Hunt for killer Allan Legere a vivid memory for former Chatham police officer
'This is just like this happened yesterday,' Kenneth McGee says 30 years after Legere was captured
Kenneth McGee left policing 15 years ago, but one part of his career on the Chatham police force will haunt him forever.
McGee was a 28-year old constable when notorious serial killer Allan Legere was terrorizing communities in the Miramichi area.
McGee remembers those seven months as a very tense time, when people would open their doors with guns in their hands and every other yard had a light pole that would illuminate the property if anyone was creeping around in the dark.
"In fact, we had a nickname for them," McGee said. "We called them Legere lights."
Officers on foot patrol were required to wear bright traffic vests at night when responding to reports of sightings.
"Sometimes people would be out on their back steps and they would have, you know, a firearm or something in their hands and we'd be running through backyards," McGee said.
"A few of us questioned, 'Well, why are we wearing traffic vests. That makes it easier for him to see us.' And supervisors said, quite rightly, 'Well, everybody else can see you too.'"
Legere had escaped custody in May 1989 while serving time in Renous prison for the murder of shopkeeper John Glendenning and the beating of Glendenning's wife, Mary.
While on the loose, Legere killed four other people: shopkeeper Annie Flam, sisters Linda and Donna Daughney, and Rev. James Smith.
He briefly left what is now the city of Miramichi and was captured on his way back to the community 30 years ago today.
The night of Oct. 28
McGee's most vivid memories of Legere's months as a fugitive are from the night of Oct. 28.

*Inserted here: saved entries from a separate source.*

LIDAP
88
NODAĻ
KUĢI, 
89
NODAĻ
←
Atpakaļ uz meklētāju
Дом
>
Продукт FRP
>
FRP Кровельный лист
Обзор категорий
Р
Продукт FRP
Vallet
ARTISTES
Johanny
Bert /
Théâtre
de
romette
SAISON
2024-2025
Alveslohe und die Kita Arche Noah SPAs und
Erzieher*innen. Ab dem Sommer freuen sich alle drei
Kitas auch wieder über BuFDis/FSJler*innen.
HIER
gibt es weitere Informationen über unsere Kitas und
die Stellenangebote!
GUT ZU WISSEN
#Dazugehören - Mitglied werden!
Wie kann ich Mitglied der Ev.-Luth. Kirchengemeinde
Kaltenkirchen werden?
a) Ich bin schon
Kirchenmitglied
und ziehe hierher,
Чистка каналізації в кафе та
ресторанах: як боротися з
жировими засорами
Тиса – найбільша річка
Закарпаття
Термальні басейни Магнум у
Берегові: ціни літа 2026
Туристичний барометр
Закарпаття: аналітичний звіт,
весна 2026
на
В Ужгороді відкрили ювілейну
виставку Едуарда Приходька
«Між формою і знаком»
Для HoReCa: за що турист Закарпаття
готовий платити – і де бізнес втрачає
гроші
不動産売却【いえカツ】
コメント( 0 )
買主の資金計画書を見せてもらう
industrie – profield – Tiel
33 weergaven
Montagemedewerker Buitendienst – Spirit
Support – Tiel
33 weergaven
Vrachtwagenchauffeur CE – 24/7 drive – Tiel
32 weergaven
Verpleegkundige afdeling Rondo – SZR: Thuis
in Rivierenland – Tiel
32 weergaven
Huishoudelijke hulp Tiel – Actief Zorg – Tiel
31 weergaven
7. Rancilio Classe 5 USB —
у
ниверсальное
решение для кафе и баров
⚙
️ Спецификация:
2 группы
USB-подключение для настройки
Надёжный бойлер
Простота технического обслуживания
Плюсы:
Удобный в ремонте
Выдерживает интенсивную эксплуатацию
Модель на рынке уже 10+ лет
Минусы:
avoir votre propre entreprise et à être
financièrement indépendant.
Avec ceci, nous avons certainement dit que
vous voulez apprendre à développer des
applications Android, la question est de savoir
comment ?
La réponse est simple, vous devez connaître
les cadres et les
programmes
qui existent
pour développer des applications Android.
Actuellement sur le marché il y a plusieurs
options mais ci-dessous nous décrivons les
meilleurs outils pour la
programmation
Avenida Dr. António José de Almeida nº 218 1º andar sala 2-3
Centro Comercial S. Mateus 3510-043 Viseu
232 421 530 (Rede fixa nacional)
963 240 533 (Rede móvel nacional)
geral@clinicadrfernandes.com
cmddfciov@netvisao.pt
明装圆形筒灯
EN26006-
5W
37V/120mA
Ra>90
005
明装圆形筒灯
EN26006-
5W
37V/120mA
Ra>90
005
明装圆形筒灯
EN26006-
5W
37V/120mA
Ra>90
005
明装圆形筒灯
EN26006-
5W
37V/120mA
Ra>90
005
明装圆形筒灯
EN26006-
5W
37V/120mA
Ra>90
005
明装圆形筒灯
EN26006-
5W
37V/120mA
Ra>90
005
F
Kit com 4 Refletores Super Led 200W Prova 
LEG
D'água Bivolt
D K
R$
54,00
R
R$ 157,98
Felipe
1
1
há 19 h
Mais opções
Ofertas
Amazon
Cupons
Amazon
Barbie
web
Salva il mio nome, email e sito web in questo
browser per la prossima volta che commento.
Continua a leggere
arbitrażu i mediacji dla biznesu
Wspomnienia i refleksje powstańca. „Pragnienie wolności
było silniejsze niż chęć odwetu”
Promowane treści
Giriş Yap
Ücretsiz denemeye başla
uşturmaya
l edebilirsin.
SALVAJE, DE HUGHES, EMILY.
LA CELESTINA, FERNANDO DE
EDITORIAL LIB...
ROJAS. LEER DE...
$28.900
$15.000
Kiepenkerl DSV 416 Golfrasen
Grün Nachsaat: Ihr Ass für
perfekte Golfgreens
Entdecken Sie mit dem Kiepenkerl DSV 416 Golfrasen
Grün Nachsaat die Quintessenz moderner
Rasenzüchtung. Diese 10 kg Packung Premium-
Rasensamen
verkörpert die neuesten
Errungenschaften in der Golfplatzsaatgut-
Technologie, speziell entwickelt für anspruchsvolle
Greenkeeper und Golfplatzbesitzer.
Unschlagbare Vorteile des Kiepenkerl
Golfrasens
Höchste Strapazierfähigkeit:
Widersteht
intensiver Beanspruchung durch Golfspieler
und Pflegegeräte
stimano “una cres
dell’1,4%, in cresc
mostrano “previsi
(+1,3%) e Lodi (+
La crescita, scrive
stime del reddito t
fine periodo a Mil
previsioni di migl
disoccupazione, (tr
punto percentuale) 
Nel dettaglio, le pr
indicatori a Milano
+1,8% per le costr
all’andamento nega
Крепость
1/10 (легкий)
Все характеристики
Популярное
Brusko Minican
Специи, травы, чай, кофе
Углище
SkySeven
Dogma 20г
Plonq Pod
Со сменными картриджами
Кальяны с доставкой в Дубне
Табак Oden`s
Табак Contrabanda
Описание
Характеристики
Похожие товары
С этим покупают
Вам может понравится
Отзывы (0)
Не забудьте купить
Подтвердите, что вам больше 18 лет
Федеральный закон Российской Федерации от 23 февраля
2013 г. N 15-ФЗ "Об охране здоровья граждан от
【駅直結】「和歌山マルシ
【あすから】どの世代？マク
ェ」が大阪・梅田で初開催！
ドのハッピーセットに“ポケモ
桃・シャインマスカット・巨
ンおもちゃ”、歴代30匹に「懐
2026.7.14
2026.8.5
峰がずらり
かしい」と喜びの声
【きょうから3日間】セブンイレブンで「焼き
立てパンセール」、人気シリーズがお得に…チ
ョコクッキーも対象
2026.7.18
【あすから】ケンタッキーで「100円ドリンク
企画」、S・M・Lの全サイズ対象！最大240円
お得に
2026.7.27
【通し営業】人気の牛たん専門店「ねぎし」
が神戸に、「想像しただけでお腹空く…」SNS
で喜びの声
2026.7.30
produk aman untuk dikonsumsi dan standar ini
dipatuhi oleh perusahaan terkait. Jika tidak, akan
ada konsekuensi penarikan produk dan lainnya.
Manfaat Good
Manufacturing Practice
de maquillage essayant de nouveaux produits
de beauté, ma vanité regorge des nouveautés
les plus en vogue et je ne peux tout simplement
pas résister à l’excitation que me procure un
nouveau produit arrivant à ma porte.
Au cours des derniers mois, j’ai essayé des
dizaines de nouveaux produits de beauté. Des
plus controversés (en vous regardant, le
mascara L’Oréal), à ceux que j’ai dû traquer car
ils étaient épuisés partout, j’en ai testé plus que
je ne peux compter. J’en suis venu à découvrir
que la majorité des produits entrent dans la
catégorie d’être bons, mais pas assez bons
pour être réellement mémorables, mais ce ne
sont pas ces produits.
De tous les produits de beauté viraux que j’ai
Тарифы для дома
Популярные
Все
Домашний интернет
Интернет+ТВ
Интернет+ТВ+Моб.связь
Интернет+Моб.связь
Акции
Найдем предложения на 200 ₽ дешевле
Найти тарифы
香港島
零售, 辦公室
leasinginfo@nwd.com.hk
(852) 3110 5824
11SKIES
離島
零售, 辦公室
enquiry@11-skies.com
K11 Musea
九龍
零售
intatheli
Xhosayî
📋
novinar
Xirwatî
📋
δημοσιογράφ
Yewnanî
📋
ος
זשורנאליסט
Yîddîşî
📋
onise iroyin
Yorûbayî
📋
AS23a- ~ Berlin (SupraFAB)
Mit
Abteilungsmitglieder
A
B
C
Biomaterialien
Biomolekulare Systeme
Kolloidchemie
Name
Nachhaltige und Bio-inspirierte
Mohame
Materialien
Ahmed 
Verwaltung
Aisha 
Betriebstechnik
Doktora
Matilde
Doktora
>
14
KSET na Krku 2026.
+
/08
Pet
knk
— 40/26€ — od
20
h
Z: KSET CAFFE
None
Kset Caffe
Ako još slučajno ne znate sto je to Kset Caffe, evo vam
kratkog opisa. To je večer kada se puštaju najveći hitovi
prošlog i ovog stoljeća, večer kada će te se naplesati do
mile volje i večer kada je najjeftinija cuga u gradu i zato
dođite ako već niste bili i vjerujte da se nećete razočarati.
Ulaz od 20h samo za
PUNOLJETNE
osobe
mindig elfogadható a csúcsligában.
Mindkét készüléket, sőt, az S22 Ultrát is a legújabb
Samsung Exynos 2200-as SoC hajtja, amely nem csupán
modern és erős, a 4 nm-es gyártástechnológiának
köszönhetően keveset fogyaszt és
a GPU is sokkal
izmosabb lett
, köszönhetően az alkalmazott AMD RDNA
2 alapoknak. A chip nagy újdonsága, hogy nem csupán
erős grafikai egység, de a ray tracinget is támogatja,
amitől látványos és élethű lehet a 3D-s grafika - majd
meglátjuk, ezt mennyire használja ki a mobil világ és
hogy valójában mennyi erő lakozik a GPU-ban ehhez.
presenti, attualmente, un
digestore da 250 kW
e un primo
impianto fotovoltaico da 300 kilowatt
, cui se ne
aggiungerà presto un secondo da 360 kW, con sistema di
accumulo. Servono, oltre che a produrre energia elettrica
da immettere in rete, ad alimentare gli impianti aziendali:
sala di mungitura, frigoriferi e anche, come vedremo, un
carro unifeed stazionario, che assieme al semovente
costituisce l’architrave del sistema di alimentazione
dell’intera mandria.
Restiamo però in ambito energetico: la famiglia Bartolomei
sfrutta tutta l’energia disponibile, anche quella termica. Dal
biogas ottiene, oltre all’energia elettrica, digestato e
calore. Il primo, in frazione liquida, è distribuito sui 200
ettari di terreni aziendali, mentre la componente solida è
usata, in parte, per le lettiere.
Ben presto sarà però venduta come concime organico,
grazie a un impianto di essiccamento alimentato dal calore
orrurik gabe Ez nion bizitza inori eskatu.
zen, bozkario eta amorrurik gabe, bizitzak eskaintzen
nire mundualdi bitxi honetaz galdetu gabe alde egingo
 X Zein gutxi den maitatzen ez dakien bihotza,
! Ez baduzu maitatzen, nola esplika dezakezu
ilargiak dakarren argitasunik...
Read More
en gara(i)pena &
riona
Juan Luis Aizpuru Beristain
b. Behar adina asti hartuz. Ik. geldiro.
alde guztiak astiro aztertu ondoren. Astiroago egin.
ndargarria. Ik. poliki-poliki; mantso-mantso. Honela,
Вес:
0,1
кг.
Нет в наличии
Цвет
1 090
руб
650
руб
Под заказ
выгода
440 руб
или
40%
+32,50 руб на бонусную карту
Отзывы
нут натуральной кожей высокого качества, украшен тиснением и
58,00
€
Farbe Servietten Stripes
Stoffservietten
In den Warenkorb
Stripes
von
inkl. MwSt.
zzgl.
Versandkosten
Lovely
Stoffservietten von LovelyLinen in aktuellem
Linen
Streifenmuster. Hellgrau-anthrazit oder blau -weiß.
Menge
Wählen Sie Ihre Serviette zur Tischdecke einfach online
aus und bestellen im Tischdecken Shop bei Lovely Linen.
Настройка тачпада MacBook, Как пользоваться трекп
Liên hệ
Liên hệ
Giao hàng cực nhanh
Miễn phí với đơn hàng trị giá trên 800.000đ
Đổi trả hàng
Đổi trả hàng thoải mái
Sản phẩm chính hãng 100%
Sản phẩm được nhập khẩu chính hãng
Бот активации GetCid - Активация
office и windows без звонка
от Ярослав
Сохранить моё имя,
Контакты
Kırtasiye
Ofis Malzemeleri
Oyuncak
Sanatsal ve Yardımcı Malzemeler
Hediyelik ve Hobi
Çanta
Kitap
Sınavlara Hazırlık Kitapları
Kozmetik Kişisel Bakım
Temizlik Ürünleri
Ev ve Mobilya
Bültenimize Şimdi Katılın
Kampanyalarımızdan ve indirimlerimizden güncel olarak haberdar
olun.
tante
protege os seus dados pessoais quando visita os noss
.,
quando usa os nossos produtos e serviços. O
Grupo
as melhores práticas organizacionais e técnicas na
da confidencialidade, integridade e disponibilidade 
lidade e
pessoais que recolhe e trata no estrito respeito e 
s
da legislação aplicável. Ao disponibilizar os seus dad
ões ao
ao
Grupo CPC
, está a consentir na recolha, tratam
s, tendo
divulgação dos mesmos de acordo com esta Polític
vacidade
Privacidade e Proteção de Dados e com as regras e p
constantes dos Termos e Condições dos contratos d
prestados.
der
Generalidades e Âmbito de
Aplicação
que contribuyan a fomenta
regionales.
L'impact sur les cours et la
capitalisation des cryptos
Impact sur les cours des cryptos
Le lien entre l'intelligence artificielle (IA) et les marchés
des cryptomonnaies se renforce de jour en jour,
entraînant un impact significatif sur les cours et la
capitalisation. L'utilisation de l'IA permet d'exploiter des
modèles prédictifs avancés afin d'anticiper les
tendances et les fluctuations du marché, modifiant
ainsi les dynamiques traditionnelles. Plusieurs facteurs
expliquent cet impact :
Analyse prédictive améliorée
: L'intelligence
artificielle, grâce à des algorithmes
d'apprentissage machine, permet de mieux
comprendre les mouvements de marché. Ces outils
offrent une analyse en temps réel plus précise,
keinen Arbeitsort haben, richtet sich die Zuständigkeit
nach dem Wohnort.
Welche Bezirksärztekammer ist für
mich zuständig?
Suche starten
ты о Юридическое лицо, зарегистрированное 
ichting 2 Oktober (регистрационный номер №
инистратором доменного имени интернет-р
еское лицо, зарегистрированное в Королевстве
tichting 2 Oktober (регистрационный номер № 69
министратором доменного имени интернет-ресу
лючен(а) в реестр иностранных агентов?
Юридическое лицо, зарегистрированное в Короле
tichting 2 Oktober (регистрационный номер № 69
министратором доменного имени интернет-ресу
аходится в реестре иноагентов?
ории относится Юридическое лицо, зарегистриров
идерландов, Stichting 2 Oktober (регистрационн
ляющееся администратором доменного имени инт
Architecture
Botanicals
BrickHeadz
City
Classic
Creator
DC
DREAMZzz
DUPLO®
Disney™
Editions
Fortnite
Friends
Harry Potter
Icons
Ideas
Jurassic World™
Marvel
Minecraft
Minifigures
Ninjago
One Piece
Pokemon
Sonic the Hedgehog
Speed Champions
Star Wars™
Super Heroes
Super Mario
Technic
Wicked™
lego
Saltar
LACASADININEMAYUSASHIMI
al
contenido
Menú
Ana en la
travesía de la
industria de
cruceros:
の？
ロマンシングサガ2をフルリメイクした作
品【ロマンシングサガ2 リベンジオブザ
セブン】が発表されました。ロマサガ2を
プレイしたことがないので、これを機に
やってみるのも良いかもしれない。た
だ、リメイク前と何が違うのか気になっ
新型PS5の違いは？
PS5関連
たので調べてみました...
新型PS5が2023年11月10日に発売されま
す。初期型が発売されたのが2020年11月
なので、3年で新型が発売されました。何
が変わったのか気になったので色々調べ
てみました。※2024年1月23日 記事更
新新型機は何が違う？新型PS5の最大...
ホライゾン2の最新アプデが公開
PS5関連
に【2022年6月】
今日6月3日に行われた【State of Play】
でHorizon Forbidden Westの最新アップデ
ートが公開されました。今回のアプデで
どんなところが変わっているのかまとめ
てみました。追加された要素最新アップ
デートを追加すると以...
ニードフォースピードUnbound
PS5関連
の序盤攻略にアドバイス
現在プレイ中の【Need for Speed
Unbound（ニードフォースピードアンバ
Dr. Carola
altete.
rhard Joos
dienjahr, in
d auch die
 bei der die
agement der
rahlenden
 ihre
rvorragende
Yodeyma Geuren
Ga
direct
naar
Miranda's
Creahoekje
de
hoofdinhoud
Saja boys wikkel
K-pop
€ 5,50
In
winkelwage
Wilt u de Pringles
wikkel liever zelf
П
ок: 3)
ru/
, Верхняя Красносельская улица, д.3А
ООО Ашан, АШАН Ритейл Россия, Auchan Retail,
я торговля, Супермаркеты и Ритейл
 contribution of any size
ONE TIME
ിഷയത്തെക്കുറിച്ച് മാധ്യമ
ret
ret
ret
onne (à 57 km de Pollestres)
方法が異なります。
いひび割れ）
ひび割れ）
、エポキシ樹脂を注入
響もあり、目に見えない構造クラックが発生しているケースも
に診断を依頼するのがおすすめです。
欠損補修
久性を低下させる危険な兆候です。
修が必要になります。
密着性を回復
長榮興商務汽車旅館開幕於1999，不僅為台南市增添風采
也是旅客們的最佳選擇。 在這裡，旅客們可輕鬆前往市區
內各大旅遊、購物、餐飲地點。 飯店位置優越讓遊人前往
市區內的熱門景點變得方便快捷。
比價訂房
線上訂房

Less than a month before Legere was caught, McGee was driving home from chaperoning a youth dance when a report came in that weapons had been taken from a truck parked outside a motel in Chatham. McGee went to check, since he knew there were only a few officers on duty at the time.
"The officer at the scene says, 'He's in the house,' and he throws me a shotgun and I said 'OK.' So we surrounded the house and here I am still in civilian clothes," McGee said.
It turned out Legere had fled the scene before McGee arrived, but he was sent home to change into his uniform and report for duty for the search.
"My wife had a procedure where she would set out, she would lay out my clothing in the order that I would put it on because we were getting called out all the time," he said.
While Legere was at large, extra police support was requested from other parts of the province and even from across Canada. Since many of the reinforcements had never been to the area before, protocol was to pair them up with a local officer for searches, McGee said.
Later that night, he and an RCMP officer got into a vehicle and went toward the golf course in west Chatham to join the search.
"To me this is just like this happened yesterday."
While on the road they heard gunshots. McGee and the Mountie didn't know who the shots were directed at, but they slammed the vehicle into park, quickly got out and ran to a nearby tree.
"Then I looked at the lights in the vehicle and said, 'I got to go back, and I have to turn those lights off,' and the RCMP officer grabbed me and says, 'Don't. That could be just what he's waiting for.'
"So we were there in that place, back to back, he was with his handgun, me with a shotgun, and every sound in the woods made us jump. And it was the most eerie feeling of all because the fog started coming down, and there we sat there going, 'OK, this is, you know, this is it.'
"You know, we're ready. We're ready to do what we have to do here. And I could just remember the fog and the mist coming down and then everything going quiet, and then actually me thinking to myself, you know, 'Am I going to see my family at the end of this?'"
Legere evaded capture that night. But McGee can't forget the near-miss or shake the belief that his car lights helped the man known as "the Monster of the Miramichi" get away.
"I'll never forget afterwards a supervisor coming up saying to me, 'I understand you left the lights on in your car,' and I said yes and I explained the reason why," McGee said.
"And he says, 'It doesn't matter about the reason why. You left the lights on in your car, so that's why he got away. So if anybody else dies as a result of this, it's your fault.' And I lived with that for 30 years."
Moving on
McGee said he's struggled to move on from that day, especially after the death of Father Smith, Legere's last victim.
"These were the days when we didn't have a critical-incident stress debriefing. Those were the days where it was like, and I hate to use this term, but it was a 'suck it up buttercup' kind of attitude."
After 30 years, McGee said, he is finally ready to talk about the experience and speak out to offer support to any officers who served during that time.
The morning Legere was captured outside Newcastle, McGee was at his parents' home in Moncton.
"At six o'clock in the morning, I'm at Mum and Dad's … Mum slams the door open, she's got a bottle of champagne in her hand," he said.
McGee said hearing the ordeal was over provoked a big sigh of relief.
"I give full credit to my co-workers at the time," he said. "Some of them are still working in policing. And, you know, kudos to those people that are still doing the job there. I
"I'm proud to have been with them, proud to have served Chatham and the people of Miramichi during that time and because we were all in it together."